----- ENTRIES SUPPLIED -----

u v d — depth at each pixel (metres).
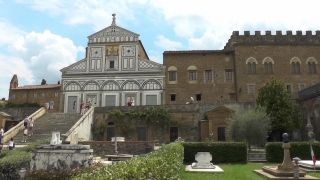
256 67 49.84
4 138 31.44
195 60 51.09
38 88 66.56
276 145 24.05
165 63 51.12
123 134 40.31
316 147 23.66
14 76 72.88
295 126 36.84
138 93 49.28
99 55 51.34
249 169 19.20
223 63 50.94
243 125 30.23
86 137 38.12
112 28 52.09
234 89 49.88
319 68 50.25
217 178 15.09
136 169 6.56
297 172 13.78
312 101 38.66
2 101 77.88
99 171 6.55
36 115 39.38
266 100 37.16
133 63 50.56
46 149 12.73
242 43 50.41
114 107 41.56
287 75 49.78
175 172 8.83
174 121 40.31
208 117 38.31
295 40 52.06
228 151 23.69
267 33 52.19
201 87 50.12
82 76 50.44
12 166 15.55
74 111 48.81
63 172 11.73
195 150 23.81
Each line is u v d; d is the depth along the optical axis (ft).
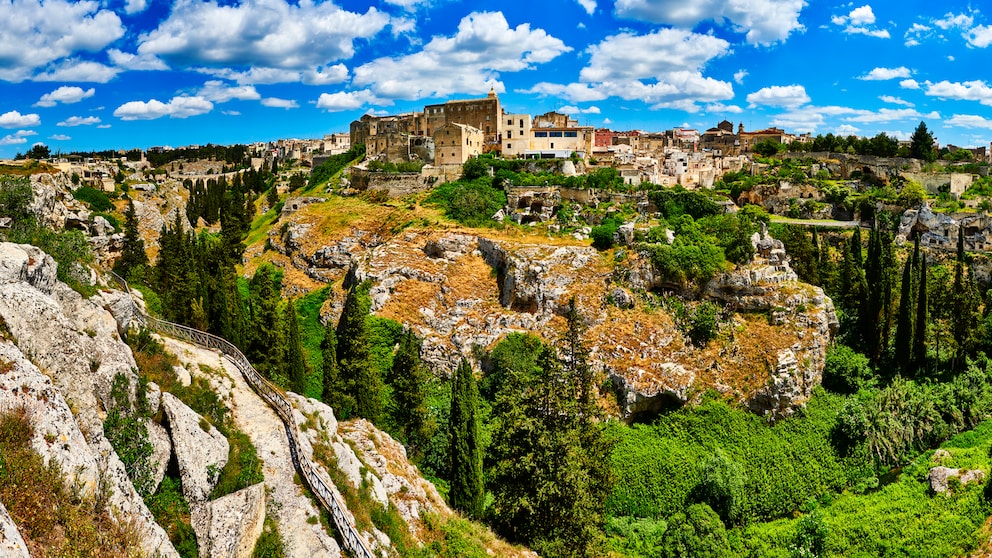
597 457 183.93
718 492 207.41
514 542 159.84
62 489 70.54
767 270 271.90
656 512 209.26
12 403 72.33
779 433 236.22
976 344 281.54
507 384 195.00
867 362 280.31
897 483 219.61
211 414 117.60
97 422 89.97
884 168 477.36
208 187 549.13
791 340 253.65
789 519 211.41
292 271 360.48
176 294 239.71
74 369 91.97
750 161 544.21
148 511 82.84
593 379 228.84
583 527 158.92
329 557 102.78
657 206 346.33
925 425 243.81
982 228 362.33
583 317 270.67
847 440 237.25
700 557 186.50
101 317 111.24
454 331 282.97
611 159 490.49
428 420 223.92
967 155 559.38
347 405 212.23
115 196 388.78
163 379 116.98
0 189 185.88
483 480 193.98
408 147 491.31
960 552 180.96
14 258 98.27
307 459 118.93
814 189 437.58
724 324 265.54
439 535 137.90
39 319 90.58
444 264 316.19
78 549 66.80
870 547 188.85
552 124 572.92
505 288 297.53
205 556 90.74
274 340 220.23
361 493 127.75
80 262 144.77
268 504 105.60
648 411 246.47
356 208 397.80
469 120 525.34
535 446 164.45
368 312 289.94
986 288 337.31
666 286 280.92
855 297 312.71
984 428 247.09
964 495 200.64
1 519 59.52
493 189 387.14
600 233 304.09
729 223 307.17
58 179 341.62
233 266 322.75
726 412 238.27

-----

**EXERCISE DETAILS:** Your response must reproduce the listing above word for word and must contain none of its pictures.

**EXERCISE SOLUTION:**
u v d — depth at each pixel (metres).
256 67 49.84
4 138 31.44
195 60 51.09
38 88 66.56
276 145 24.05
165 63 51.12
123 134 40.31
316 147 23.66
14 76 72.88
295 126 36.84
138 93 49.28
99 55 51.34
249 169 19.20
223 63 50.94
243 125 30.23
86 137 38.12
112 28 52.09
234 89 49.88
319 68 50.25
217 178 15.09
136 169 6.56
297 172 13.78
312 101 38.66
2 101 77.88
99 171 6.55
36 115 39.38
266 100 37.16
133 63 50.56
46 149 12.73
242 43 50.41
114 107 41.56
287 75 49.78
175 172 8.83
174 121 40.31
208 117 38.31
295 40 52.06
228 151 23.69
267 33 52.19
201 87 50.12
82 76 50.44
12 166 15.55
74 111 48.81
63 172 11.73
195 150 23.81
Each line is u v d; d is the depth along the optical axis (ft).
597 457 183.93
718 492 207.41
514 542 159.84
62 489 70.54
767 270 271.90
656 512 209.26
12 403 72.33
779 433 236.22
976 344 281.54
507 384 195.00
867 362 280.31
897 483 219.61
211 414 117.60
97 422 89.97
884 168 477.36
208 187 549.13
791 340 253.65
789 519 211.41
292 271 360.48
176 294 239.71
74 369 91.97
750 161 544.21
148 511 82.84
593 379 228.84
583 527 158.92
329 557 102.78
657 206 346.33
925 425 243.81
982 228 362.33
583 317 270.67
847 440 237.25
700 557 186.50
101 317 111.24
454 331 282.97
611 159 490.49
428 420 223.92
967 155 559.38
347 405 212.23
115 196 388.78
163 379 116.98
0 189 185.88
483 480 193.98
408 147 491.31
960 552 180.96
14 258 98.27
307 459 118.93
814 189 437.58
724 324 265.54
439 535 137.90
39 319 90.58
444 264 316.19
78 549 66.80
870 547 188.85
552 124 572.92
505 288 297.53
205 556 90.74
274 340 220.23
361 493 127.75
80 262 144.77
268 504 105.60
648 411 246.47
356 208 397.80
469 120 525.34
535 446 164.45
368 312 289.94
986 288 337.31
666 286 280.92
855 297 312.71
984 428 247.09
964 495 200.64
1 519 59.52
493 189 387.14
600 233 304.09
729 223 307.17
58 179 341.62
233 266 322.75
726 412 238.27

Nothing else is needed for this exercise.